I am quite new to Coq, but for my project I have to use a union-find data structure in Coq. Are there any implementations of the union-find (disjoint set) data structure in Coq?

If not, can someone provide an implementation or some ideas? It doesn't have to be very efficient. (no need to do path compression or all the fancy optimizations) I just need a data structure that can hold an arbitrary data type (or nat if it's too hard) and perform: union and find.

Answer

If all you need is a mathematical model, with no concern for actual performance, I would go for the most straightforward one: a functional map (finite partial function) in which each element optionally links to another element with which it has been merged.

  • If an element links to nothing, then its canonical representative is itself.

  • If an element links to another element, then its canonical representative is the canonical representative of that other element.

Note: in the remaining of this answer, as is standard with union-find, I will assume that elements are simply natural numbers.

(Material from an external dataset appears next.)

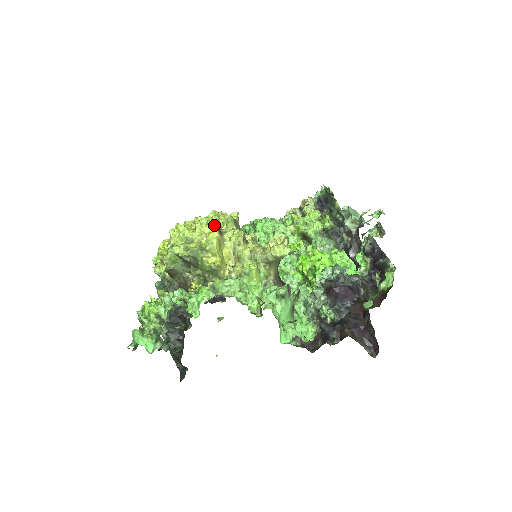
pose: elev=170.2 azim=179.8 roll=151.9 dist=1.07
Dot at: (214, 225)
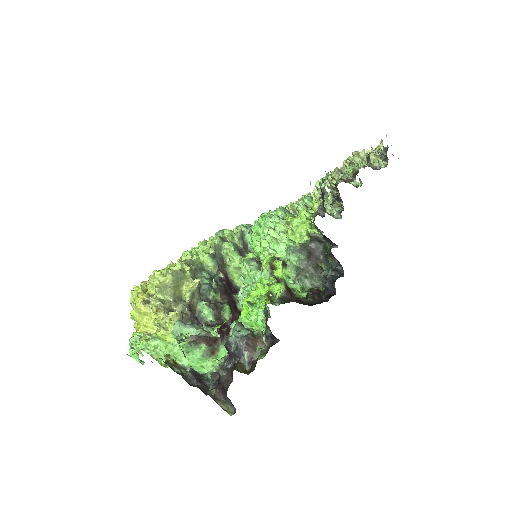
Dot at: (141, 298)
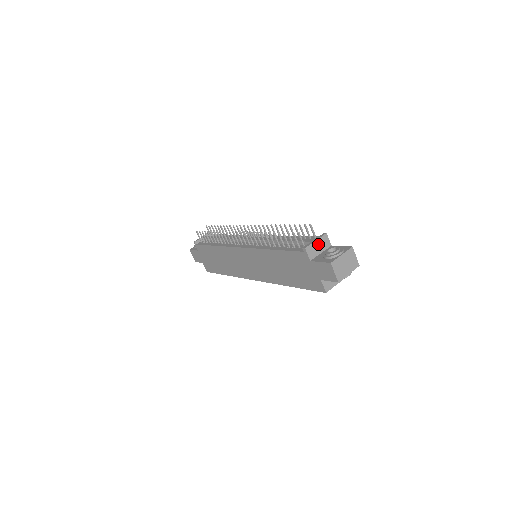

If you want another type of elements, simply have another map that binds all elements to unique numbers.

Then you would define a function find : UnionFind -> nat -> nat that returns the canonical representative of a given element, by following links as long as you can. Notice that the function would use recursion, whose termination argument is not trivial. To make it happen, I think that the easiest way is to maintain the invariant that a number only links to a lesser number (i.e. if i links to j, then i > j). Then the recursion terminates because, when following links, the current element is a decreasing natural number.

Defining the function union : UnionFind -> nat -> nat -> UnionFind is easier: union m i j simply returns an updated map with max i' j' linking to min i' j', where i' = find m i and j' = find m j.

[Side note on performance: maintaining the invariant means that you cannot adequately choose which of a pair of partitions to merge into the other, based on their ranks; however you can still implement path compression if you want!]

As for which data structure exactly to use for the map: there are several available. The standard library (look under the title FSets) has several implementations (FMapList, FMapPositive and so on) satisfying the interface FMapInterface. The stdpp libray has gmap.

Again if performance is not a concern, just pick the simplest encoding or, more importantly, the one that makes your proofs the simplest. I am thinking of just a list of natural numbers. The positions of the list are the elements in reverse order. The values of the list are offsets, i.e. the number of positions to skip forward in order to reach the target of the link.

  • For an element i linking to j (i > j), the offset is i − j.

  • For a canonical representative, the offset is zero.

With my best pseudo-ASCII-art skills, here is a map where the links are { 6↦2, 4↦2, 3↦0, 2↦1 } and the canonical representatives are { 5, 1, 0 }:

  6   5   4   3   2   1   0   element
  ↓  ↓  ↓  ↓  ↓  ↓  ↓
               /‾‾‾‾‾‾‾‾‾↘
[ 4 ; 0 ; 2 ; 3 ; 1 ; 0 ; 0 ] map
   \       \___↗↗ \_↗
    \___________/

The motivation is that the invariant discussed above is then enforced structurally. Hence, there is hope that find could actually be defined by structural induction (on the structure of the list), and have termination for free.


A related paper is: Sylvain Conchon and Jean-Christophe Filliâtre. A Persistent Union-Find Data Structure. In ACM SIGPLAN Workshop on ML.

It describes the implementation of an efficient union-find data structure in ML, that is persistent from the user perspective, but uses mutation internally. What may be more interesting for you, is that they prove it correct in Coq, which implies that they have a Coq model for union-find. However, this model reflects the memory store for the imperative program that they seek to prove correct. I'm not sure how applicable it is to your problem.